>> start

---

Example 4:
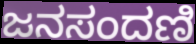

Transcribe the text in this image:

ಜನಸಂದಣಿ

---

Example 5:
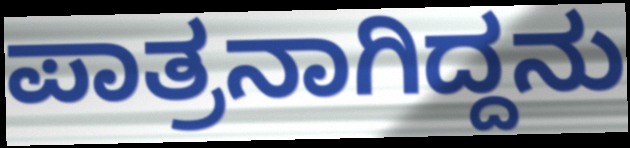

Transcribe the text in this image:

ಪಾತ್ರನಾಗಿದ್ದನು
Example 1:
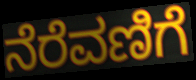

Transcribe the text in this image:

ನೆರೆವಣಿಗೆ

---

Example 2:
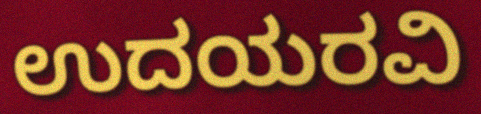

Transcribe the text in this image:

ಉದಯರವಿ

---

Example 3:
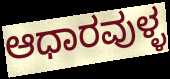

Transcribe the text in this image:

>> end

What the task requires: Convert all the entries above into a Markdown table with two columns, Row and Line, where each nonblank line gets its own numbered row. Omit the pictures and any blank lines.

Full solution:
| Row | Line |
|---|---|
| 1 | --- |
| 2 | Example 4: |
| 3 | Transcribe the text in this image: |
| 4 | ಜನಸಂದಣಿ |
| 5 | --- |
| 6 | Example 5: |
| 7 | Transcribe the text in this image: |
| 8 | ಪಾತ್ರನಾಗಿದ್ದನು |
| 9 | Example 1: |
| 10 | Transcribe the text in this image: |
| 11 | ನೆರೆವಣಿಗೆ |
| 12 | --- |
| 13 | Example 2: |
| 14 | Transcribe the text in this image: |
| 15 | ಉದಯರವಿ |
| 16 | --- |
| 17 | Example 3: |
| 18 | Transcribe the text in this image: |